Il concetto di rudere è chiaro all’immaginario comune e nel buon senso chiunque vi dirà che si tratta di un manufatto fatiscente che non è abitabile e, raramente, riesce a rimanere in piedi, in quanto ne è rimasta una sola parte.
Sarebbe opportuno che il regolamento edilizio del luogo, per evitare contenzioso o fraintendimenti, desse la nozione corretta di rudere e delle dimensioni che lo stesso deve avere perché si possa parlare di ricostruzione piuttosto che di nuova costruzione.
Per esempio il Comune di Bologna dispone che si possa parlare di ristrutturazione edilizia nel caso in cui si tratti di “ricostruzione di edifici esistenti in stato di rudere, ossia dei quali sussista almeno il 50% delle strutture perimetrali esterne e un elemento della copertura che permetta di individuare l’altezza dell’edificio.“
Infatti dobbiamo considerare che, sul territorio, una parte di un rudere, di esigua entità, non è pari ad un volume ricostruito sulla falsariga del volume che ERA rappresentato dall’edificio che è rimasto in piccola parte.
Pertanto non sarebbe neppure corretto considerare una ricostruzione quella della casa edificata su un pezzo di rudere che era, un tempo, un volume.
Per evitare contenzioso, come si è detto, visto che gli interventi di nuova costruzione e di ricostruzione sono diversi tra loro, per definizione di legge (si veda l’articolo 3 del DPR 380/2001) e, talvolta, se la regione abbia una propria normativa, possono afferire a titoli diversi: il permesso di costruire la prima e il titolo autodichiarato la seconda, è bene distinguere nettamente le due fattispecie.
Premesso questo va detto che se il rudere sia esistente si può parlare di un intervento eseguito sull’esistente, per cui si può, ragionevolmente, dire che si tratti di ristrutturazione o di manutenzione straordinaria ove sia esistente una opera o una parte di essa.
Quando sia stata demolito un manufatto e si debba operare ex novo un intervento sul territorio non è ammissibile parlare di ristrutturazione ma di nuova costruzione.
Con la i giudici amministrativi hanno dichiarato: “Una ristrutturazione edilizia, e maggior ragione una manutenzione straordinaria, postulano necessariamente la preesistenza di un fabbricato da ristrutturare – ossia di un organismo edilizio dotato di mura perimetrali, strutture orizzontali e copertura -, onde la ricostruzione su ruderi o su un edificio già da tempo demolito, anche se soltanto in parte, costituisce una nuova opera e, come tale, è soggetta alle comuni regole edilizie vigenti al momento della riedificazione”.

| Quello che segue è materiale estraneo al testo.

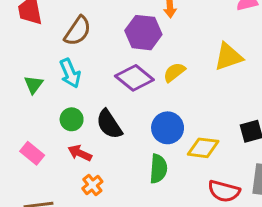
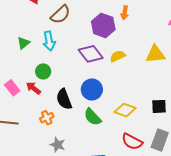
black semicircle: (109, 124) -> (64, 99), moved
blue circle: (168, 128) -> (92, 89), moved
red arrow: (80, 153) -> (33, 88), moved
green semicircle: (158, 169) -> (92, 117), turned 120

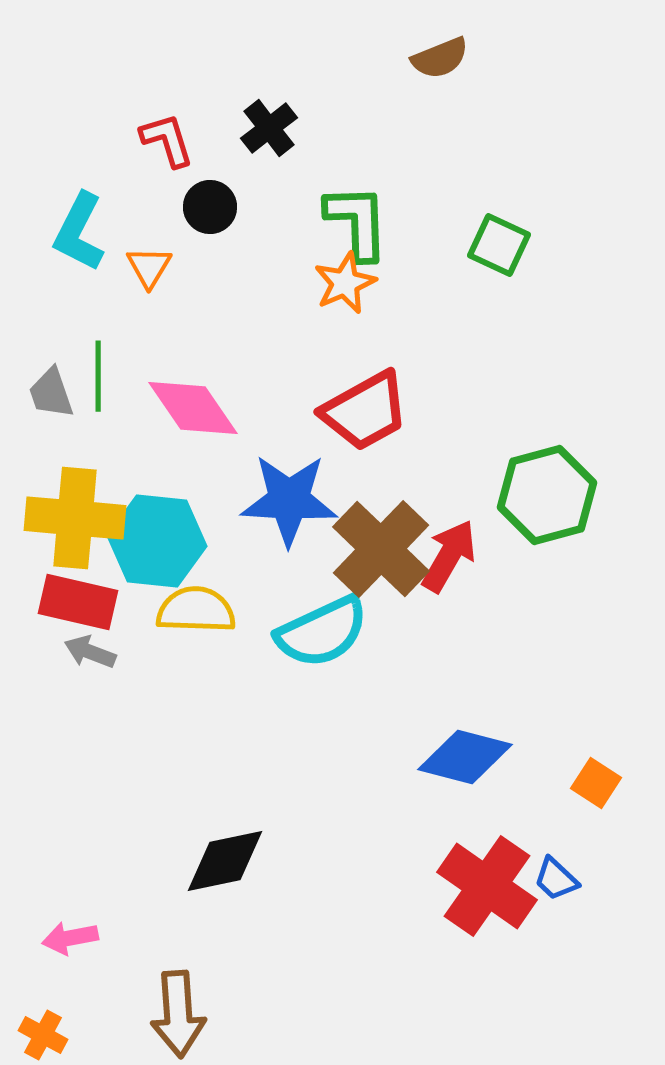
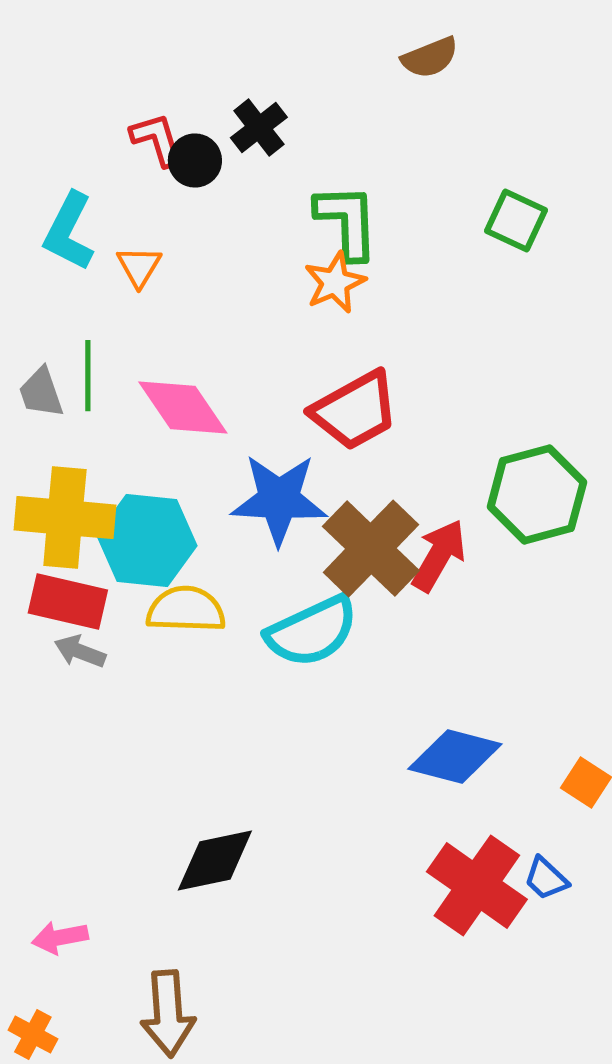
black circle: (210, 207) -> (195, 160), moved
green square: (499, 245) -> (516, 220), moved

D’altronde, nemmeno logicamente, si potrebbe sostenere un intervento di rifacimento (ristrutturazione) di qualcosa che non c’è più: la norma edilizia disciplina gli interventi (come costruire) sul territorio e se il territorio è libero l’intervento è di nuova costruzione; se non è libero si valuta, di volta in volta come si intervenga sull’esistente. Non si può parlare di volumi del passato o sul volumi a futura memoria.